The efficient, value-driven and capability-amplified wealth manifests itself visibly in societal life. As an example, in comparing the societal sharing of typical African society with the US, the US can produce and distribute goods and services at a level impossible in the African society because of the wealth that the US has produced in its societal sharing system. The US amplifies its capabilities beyond the typical African nation. The efficiency and value that the US creates is beyond what the typical African nation does. It is from this perspective that wealth is the key performance measure of the societal sharing system in providing for the daily needs of all.


There is nothing wrong with wealth. It is and will always be critical to societal well-being and human existence. To the contrary, not having wealth and being “poor” is the worst way an individual or society can experience life. Wealth always functions as means of organizing and amplifying the human capabilities to serve the human needs.

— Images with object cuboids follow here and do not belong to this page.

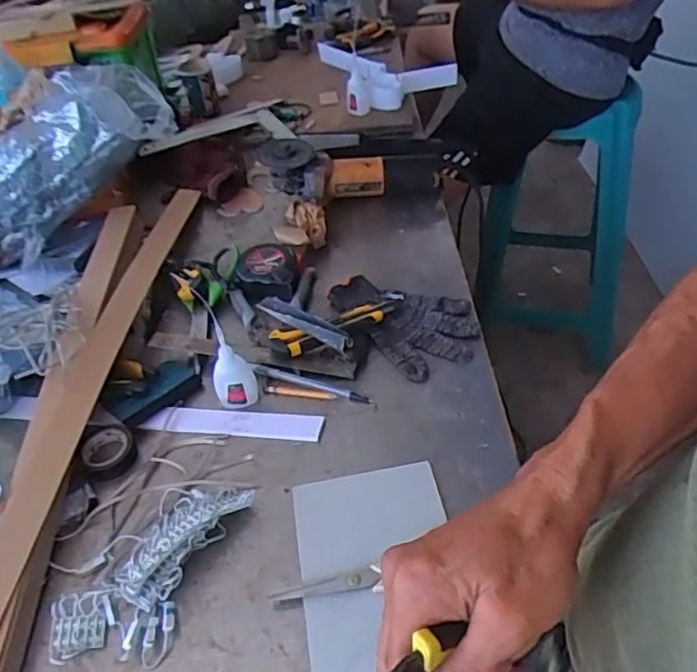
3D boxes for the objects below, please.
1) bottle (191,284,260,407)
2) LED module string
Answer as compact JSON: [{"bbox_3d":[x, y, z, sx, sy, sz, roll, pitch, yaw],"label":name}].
[{"bbox_3d":[-0.129,0.018,0.659,0.041,0.144,0.032,-5,43,2],"label":"bottle"},{"bbox_3d":[-0.168,0.199,0.551,0.093,0.032,0.194,21,50,26],"label":"LED module string"}]

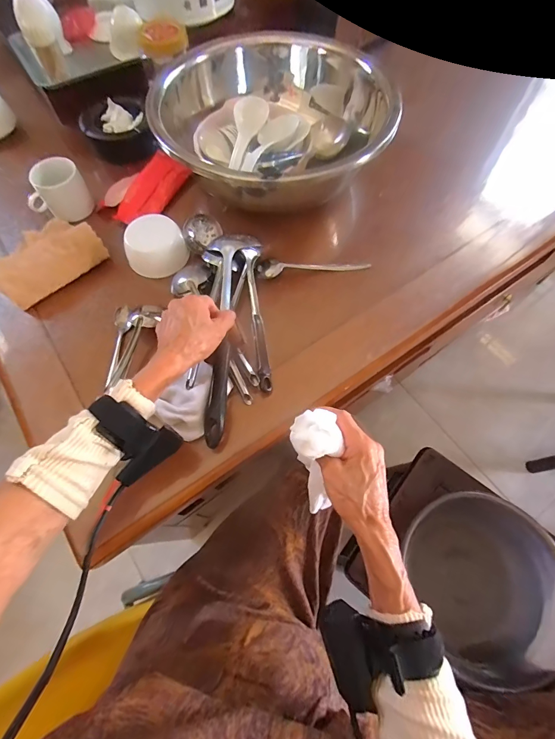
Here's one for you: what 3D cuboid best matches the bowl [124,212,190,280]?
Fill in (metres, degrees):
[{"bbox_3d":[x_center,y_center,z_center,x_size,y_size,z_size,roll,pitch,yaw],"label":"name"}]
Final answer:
[{"bbox_3d":[-0.183,-0.187,0.531,0.086,0.056,0.071,-17,67,-7],"label":"bowl"}]

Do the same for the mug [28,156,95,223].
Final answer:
[{"bbox_3d":[-0.350,-0.286,0.561,0.084,0.070,0.066,-26,69,-11],"label":"mug"}]

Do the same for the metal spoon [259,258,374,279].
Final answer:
[{"bbox_3d":[0.054,-0.159,0.537,0.171,0.014,0.029,-3,66,-1],"label":"metal spoon"}]

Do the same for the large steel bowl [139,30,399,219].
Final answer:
[{"bbox_3d":[0.001,-0.382,0.564,0.324,0.140,0.308,0,66,0],"label":"large steel bowl"}]

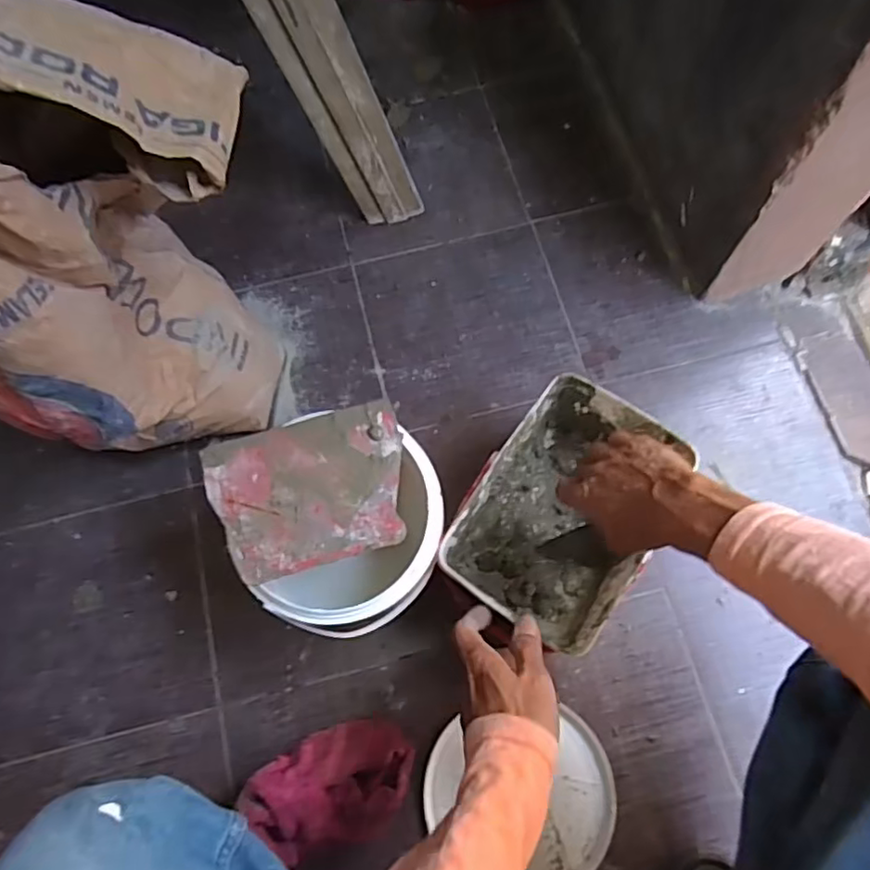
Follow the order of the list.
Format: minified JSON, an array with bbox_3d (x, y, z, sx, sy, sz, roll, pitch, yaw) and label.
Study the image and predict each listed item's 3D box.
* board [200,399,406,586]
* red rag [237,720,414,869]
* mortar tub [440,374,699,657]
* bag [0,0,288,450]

Wealth gets a bad name when humans do not use it well in managing what the masses need. For example, tens of thousands might need food and hundreds might need luxury cars. Should the available wealth be applied to organizing and amplifying the capabilities that provide food to tens of thousands and in the process earn the wealth-holder 3% or should it be applied to organizing and amplifying the capabilities that provide luxury cars to hundreds to earn the wealth-holder 20%? Here the blame cannot be placed solely at the wealth-holder deciding to walk the path that creates more wealth. Those that demand luxury cars are to be equally blamed. They are either ignorant of tens of thousands that need food or know it and do not care. If they were aware of the need of others for food and cared, they would hold back their demand for luxury cars and instead demand that that the wealth be applied first to those that need food. Wealth’s bad name thus originates at humans that individually and societally confuse the distinction between managing it well or not. Otherwise, wealth remains the operational essence of human wellbeing—individually and societally.